(Saved entries)
↓↓↓
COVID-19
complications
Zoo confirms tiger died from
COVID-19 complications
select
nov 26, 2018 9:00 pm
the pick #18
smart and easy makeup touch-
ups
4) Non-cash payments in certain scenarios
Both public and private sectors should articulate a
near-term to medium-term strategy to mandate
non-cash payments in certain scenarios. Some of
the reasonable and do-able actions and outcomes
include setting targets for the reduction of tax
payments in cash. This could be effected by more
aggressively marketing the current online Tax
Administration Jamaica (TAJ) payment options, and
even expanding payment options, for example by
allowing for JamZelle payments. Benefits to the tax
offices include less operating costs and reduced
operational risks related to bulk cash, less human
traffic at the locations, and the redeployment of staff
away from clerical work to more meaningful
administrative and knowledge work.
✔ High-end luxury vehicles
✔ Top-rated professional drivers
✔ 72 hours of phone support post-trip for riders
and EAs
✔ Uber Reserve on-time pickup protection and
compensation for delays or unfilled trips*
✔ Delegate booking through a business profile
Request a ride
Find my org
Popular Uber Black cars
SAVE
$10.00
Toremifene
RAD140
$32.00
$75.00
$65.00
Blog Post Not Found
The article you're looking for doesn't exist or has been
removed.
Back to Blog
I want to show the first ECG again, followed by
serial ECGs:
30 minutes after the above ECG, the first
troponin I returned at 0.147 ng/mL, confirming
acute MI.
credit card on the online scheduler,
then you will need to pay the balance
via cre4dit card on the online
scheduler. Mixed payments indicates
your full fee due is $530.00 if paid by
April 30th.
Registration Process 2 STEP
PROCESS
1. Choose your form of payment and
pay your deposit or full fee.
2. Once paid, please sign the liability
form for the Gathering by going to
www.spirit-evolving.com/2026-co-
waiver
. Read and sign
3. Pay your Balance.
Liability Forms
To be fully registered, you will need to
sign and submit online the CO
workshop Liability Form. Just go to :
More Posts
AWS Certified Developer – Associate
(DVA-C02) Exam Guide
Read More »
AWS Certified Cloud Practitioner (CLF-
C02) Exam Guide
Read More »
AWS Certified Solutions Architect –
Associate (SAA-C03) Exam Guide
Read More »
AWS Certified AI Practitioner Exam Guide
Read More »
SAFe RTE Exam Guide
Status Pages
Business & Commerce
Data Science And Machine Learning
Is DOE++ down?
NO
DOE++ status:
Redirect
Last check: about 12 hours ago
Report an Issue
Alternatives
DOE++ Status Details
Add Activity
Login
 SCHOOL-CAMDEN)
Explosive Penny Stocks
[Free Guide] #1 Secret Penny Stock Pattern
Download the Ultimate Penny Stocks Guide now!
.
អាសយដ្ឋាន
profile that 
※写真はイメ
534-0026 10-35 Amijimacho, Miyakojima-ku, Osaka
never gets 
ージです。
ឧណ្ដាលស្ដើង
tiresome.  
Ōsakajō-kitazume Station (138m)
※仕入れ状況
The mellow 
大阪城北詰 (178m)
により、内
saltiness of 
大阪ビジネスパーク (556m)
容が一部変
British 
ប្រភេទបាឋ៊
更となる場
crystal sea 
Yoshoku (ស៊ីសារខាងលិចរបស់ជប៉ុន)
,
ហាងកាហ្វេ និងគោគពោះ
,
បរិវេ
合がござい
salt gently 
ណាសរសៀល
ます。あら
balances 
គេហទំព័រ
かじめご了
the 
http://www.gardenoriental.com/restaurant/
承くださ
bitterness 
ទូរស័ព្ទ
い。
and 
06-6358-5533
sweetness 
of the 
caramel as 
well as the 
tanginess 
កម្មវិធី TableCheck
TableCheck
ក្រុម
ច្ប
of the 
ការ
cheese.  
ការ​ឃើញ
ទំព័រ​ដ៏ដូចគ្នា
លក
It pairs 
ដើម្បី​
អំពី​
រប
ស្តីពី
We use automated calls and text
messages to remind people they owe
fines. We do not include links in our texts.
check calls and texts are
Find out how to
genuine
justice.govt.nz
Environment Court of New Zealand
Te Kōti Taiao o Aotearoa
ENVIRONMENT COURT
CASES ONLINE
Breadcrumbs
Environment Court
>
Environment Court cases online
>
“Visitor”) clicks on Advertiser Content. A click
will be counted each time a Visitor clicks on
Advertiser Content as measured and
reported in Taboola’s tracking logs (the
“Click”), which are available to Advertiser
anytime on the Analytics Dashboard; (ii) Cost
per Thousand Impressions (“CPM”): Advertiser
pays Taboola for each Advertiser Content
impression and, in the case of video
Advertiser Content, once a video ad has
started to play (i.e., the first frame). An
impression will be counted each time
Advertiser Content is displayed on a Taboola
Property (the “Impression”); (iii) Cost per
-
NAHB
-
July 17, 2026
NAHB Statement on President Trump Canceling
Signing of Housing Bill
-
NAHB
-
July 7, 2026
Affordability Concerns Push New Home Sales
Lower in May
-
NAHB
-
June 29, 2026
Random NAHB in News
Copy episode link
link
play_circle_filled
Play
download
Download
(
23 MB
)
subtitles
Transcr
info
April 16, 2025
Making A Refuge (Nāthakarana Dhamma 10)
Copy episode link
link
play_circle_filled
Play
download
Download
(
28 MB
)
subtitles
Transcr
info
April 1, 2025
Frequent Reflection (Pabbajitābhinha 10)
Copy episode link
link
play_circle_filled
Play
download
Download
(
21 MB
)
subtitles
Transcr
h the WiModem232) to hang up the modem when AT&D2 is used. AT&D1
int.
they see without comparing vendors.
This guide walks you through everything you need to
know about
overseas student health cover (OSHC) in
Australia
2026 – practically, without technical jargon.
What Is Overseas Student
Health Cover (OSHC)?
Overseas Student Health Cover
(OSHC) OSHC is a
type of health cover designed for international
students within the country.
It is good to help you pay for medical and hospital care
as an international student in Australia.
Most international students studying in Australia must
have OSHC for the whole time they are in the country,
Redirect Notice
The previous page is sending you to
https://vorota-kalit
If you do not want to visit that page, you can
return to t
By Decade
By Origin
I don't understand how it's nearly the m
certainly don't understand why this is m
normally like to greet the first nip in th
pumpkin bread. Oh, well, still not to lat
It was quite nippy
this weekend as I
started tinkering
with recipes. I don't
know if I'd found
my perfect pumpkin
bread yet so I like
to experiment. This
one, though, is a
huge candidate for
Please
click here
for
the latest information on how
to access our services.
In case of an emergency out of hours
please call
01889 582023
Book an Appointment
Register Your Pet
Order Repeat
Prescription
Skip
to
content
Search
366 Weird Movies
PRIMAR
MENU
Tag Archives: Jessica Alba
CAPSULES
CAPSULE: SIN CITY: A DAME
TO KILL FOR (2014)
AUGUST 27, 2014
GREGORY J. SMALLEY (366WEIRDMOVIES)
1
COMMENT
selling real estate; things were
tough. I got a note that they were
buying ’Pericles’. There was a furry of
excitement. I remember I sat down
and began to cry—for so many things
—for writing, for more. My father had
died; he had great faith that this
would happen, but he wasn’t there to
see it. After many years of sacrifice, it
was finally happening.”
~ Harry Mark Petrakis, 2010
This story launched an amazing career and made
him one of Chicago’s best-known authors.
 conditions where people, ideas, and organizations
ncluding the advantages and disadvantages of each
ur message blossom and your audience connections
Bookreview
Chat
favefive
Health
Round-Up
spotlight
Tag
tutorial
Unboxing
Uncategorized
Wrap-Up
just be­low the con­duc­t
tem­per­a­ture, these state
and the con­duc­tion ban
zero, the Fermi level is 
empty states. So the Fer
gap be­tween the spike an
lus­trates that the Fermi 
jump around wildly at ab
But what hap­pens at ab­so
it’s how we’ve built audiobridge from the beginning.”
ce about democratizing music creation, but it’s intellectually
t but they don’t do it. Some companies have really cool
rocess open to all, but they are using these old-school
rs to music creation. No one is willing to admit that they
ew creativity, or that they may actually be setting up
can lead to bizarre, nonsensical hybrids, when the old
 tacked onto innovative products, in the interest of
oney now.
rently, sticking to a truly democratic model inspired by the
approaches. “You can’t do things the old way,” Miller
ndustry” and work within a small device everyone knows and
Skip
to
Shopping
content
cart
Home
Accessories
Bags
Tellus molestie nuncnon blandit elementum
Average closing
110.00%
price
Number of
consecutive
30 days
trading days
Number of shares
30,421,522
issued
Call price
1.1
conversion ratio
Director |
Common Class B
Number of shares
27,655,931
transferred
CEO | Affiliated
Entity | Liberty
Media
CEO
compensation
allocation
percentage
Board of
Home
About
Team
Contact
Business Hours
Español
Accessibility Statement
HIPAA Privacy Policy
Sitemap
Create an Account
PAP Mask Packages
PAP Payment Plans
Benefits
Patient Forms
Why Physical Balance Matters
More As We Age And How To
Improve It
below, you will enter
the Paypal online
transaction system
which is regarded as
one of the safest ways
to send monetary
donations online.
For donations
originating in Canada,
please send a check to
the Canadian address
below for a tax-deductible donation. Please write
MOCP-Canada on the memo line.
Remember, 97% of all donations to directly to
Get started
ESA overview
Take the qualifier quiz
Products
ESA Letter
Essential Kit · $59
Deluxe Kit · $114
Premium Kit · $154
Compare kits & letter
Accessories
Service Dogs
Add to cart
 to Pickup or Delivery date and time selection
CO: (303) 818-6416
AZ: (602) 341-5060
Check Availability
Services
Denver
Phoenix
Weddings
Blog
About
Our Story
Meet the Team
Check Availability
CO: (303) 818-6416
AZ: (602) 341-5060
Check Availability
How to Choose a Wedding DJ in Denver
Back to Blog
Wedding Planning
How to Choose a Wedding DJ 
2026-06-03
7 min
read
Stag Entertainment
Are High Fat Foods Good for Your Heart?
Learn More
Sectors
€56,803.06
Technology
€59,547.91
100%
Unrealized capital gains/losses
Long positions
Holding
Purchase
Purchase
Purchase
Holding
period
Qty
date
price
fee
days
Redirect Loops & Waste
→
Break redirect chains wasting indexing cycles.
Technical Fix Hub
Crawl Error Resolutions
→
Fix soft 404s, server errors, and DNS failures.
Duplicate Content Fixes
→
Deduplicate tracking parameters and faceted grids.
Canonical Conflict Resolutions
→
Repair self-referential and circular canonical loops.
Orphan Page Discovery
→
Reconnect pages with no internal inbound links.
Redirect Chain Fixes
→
↑↑↑
Activity
Copy out the lines of the listing from its beginning through the line holding "Read and sign", including that line.

Answer box
COVID-19
complications
Zoo confirms tiger died from
COVID-19 complications
select
nov 26, 2018 9:00 pm
the pick #18
smart and easy makeup touch-
ups
4) Non-cash payments in certain scenarios
Both public and private sectors should articulate a
near-term to medium-term strategy to mandate
non-cash payments in certain scenarios. Some of
the reasonable and do-able actions and outcomes
include setting targets for the reduction of tax
payments in cash. This could be effected by more
aggressively marketing the current online Tax
Administration Jamaica (TAJ) payment options, and
even expanding payment options, for example by
allowing for JamZelle payments. Benefits to the tax
offices include less operating costs and reduced
operational risks related to bulk cash, less human
traffic at the locations, and the redeployment of staff
away from clerical work to more meaningful
administrative and knowledge work.
✔ High-end luxury vehicles
✔ Top-rated professional drivers
✔ 72 hours of phone support post-trip for riders
and EAs
✔ Uber Reserve on-time pickup protection and
compensation for delays or unfilled trips*
✔ Delegate booking through a business profile
Request a ride
Find my org
Popular Uber Black cars
SAVE
$10.00
Toremifene
RAD140
$32.00
$75.00
$65.00
Blog Post Not Found
The article you're looking for doesn't exist or has been
removed.
Back to Blog
I want to show the first ECG again, followed by
serial ECGs:
30 minutes after the above ECG, the first
troponin I returned at 0.147 ng/mL, confirming
acute MI.
credit card on the online scheduler,
then you will need to pay the balance
via cre4dit card on the online
scheduler. Mixed payments indicates
your full fee due is $530.00 if paid by
April 30th.
Registration Process 2 STEP
PROCESS
1. Choose your form of payment and
pay your deposit or full fee.
2. Once paid, please sign the liability
form for the Gathering by going to
www.spirit-evolving.com/2026-co-
waiver
. Read and sign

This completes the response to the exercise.